Research objectives:

1. Identify early non-motor symptoms in the general population using digital biomarkers.

   This research will focus on developing digital markers that can predict these non-motor symptoms, leveraging data from smartwatch data. The Sandor Lab have shown it is possible to identify such symptoms using one week of accelerometer data, and their objective is to further refine this approach.

2. Identify specific blood molecular markers that precede a clinical diagnosis. 

   There is growing evidence that PD pathology may begin in the enteric or peripheral autonomic nervous system and then spread to the brain. This suggests that peripheral immune system changes may precede brain involvement. The goal of the team is to establish blood-based immune markers that correlate with early non-motor symptoms, which could help identify PD earlier. The Sandor Lab will use omics data from both human and mouse models, including bulk and single-cell transcriptomics as well as proteomics, to assess how these blood signatures relate to neurodegeneration.

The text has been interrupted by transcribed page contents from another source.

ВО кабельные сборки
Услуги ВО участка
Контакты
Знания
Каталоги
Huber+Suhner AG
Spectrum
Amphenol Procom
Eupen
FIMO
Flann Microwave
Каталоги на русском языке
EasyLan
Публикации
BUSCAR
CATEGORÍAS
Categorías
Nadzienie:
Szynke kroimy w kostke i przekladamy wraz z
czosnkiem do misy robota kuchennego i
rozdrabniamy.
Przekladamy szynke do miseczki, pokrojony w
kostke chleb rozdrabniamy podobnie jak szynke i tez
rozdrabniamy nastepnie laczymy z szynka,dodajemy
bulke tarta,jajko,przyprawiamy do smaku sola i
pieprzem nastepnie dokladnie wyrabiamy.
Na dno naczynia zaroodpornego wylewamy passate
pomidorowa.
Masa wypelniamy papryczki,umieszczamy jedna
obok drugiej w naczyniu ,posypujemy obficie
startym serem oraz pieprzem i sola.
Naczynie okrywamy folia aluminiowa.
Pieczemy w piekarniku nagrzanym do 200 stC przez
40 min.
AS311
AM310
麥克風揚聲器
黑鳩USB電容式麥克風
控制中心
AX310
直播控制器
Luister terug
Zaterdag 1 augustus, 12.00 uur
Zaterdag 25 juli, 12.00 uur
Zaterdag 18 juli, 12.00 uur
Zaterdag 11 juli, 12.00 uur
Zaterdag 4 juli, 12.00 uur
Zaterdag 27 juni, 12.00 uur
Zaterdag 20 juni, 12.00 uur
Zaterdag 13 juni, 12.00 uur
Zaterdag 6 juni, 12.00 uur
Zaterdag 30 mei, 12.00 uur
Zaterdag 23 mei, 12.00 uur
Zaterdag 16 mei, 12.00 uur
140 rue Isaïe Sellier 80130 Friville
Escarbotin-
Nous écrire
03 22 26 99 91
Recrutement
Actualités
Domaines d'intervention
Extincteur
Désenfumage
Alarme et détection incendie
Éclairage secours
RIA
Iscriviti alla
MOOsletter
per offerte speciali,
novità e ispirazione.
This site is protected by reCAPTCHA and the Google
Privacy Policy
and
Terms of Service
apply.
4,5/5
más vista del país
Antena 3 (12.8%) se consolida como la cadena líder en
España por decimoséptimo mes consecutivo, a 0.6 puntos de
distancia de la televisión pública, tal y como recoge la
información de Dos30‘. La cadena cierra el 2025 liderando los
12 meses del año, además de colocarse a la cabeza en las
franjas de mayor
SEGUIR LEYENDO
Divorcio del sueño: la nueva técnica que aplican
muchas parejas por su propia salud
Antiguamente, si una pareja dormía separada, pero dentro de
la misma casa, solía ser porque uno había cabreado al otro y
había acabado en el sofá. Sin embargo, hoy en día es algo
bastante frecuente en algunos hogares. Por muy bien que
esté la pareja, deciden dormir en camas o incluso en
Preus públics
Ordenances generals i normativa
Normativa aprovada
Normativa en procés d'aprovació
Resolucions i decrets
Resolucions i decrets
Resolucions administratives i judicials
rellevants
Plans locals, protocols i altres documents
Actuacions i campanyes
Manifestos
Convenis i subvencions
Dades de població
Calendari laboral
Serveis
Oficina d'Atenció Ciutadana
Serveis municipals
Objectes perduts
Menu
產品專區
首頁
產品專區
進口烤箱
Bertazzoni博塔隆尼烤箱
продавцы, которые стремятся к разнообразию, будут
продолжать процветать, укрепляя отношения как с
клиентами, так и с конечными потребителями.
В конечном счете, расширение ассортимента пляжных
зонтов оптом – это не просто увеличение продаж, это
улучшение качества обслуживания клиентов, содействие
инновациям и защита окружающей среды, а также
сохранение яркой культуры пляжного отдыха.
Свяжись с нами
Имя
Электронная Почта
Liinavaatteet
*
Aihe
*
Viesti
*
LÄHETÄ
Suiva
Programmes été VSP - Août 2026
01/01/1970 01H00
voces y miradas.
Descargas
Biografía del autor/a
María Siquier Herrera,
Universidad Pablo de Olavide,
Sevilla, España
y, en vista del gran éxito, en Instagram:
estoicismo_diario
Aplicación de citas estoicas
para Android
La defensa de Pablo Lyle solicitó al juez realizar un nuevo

3. Identify non-Parkinson’s drugs that alter PD progression using EHR.

   A promising approach to discovering new treatments is identifying non-Parkinson’s medications that may modify the disease through off-target effects. To explore this, the Sandor Lab will analyse EHR data from the Clinical Practice Research Datalink and the Parkinson’s Progression Marker Initiative. Since neither dataset directly measures PD progression, they will use the Levodopa Equivalent Daily Dose (LEDD) as a proxy for disease progression. This will allow the team to investigate whether any coincident non-Parkinson’s medications slow PD progression.